Can we modify Floyd-Warshall and have dist[u][u] = shortest distance from u to itself?
Floyd-Warshall is initialized with dist[u][u] = 0 , can we do dist[u][u] = INF and run a default implementation of Floyd-Warshall hoping that dist[u][u] is the shortest distance from u to u? (i.e the minimum weight cycle)?
Does this works for both directed and undirected graphs?
I'm taking for a default implementation something like wikipedia:
let dist be a |V| × |V| array of minimum distances initialized to ∞ (infinity) 2 for each vertex v 3 dist[v][v] ← 0 4 for each edge (u,v) 5 dist[u][v] ← w(u,v) // the weight of the edge (u,v) 6 for k from 1 to |V| 7 for i from 1 to |V| 8 for j from 1 to |V| 9 if dist[i][j] > dist[i][k] + dist[k][j] 10 dist[i][j] ← dist[i][k] + dist[k][j] 11 end if
Apparently it works for directed graphs. Is there a way to modify Floyd-Warshall and find the minimum weight cycle?

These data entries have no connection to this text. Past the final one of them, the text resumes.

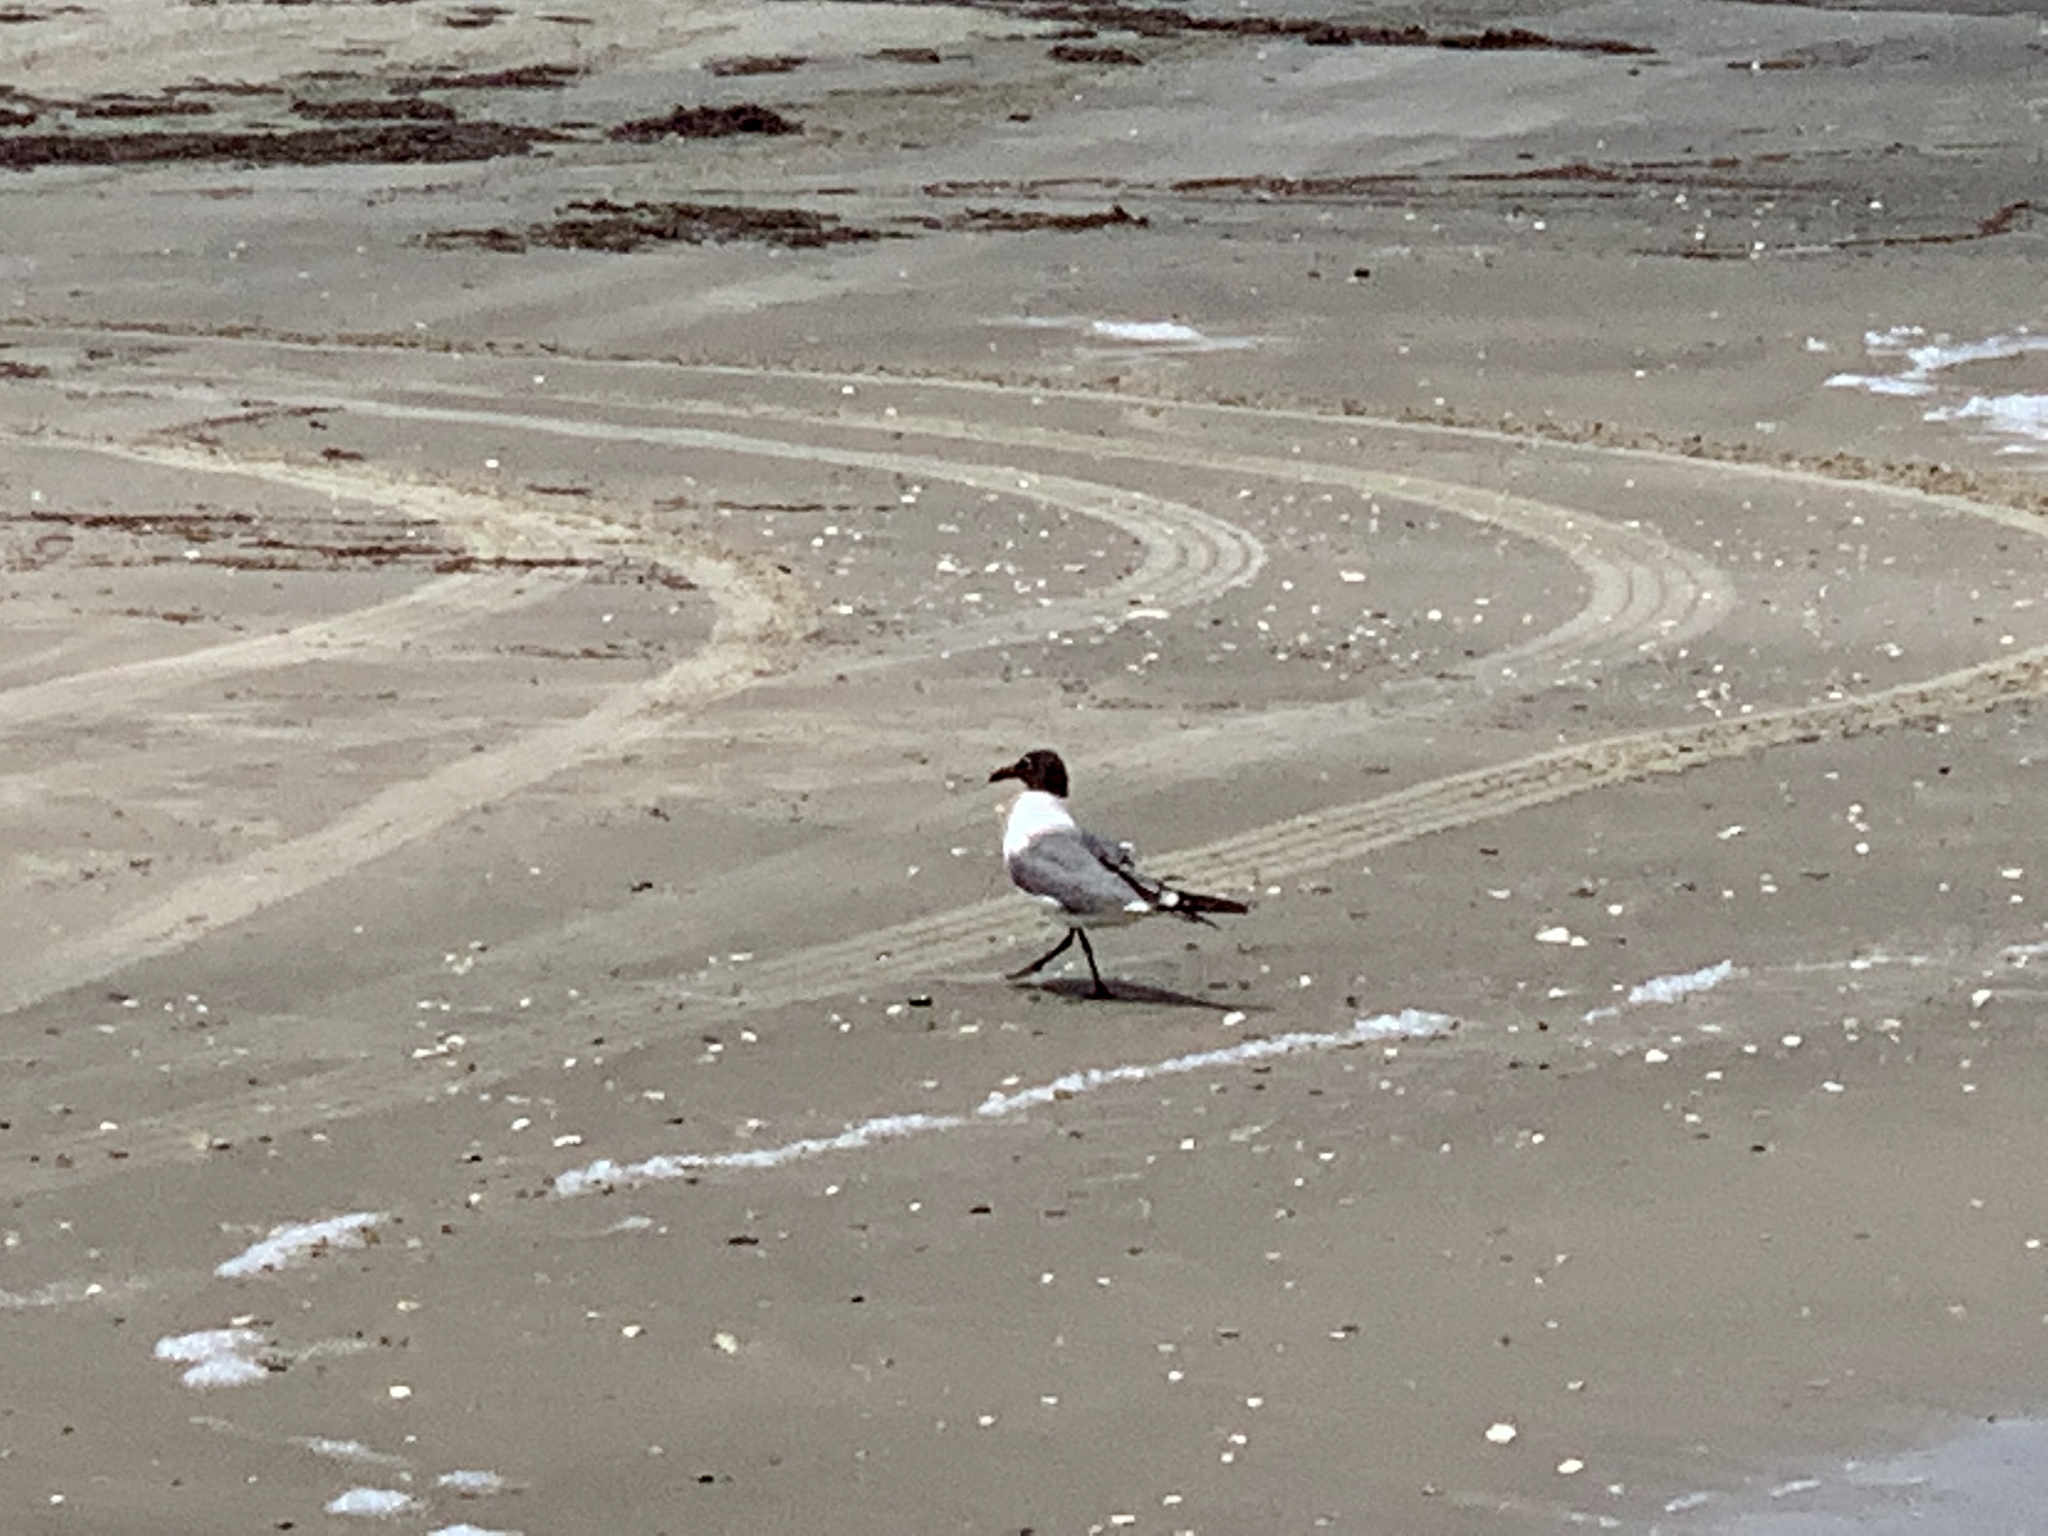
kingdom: Animalia
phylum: Chordata
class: Aves
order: Charadriiformes
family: Laridae
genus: Leucophaeus
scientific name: Leucophaeus atricilla
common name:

The problem with this approach for undirected graphs is:
If your undirected graph is a tree, there are no cycles right? Suppose there is a edge (u,v) whose weight is dist[u][v] = dist[v][u] = 1. (remember that with the 'modification' dist[u][u] = INF and not zero anymore)
The at iteration i = j = u and k = v:
dist[i][j] > dist[i][k] + dist[k][j] => dist[u][u] > dist[u][v] + dist[v][u] => INF > 1 + 1
So dist[u][u] = 2. But the distance from u to itself cant be 2, because the graph has no cycles (it is a tree)!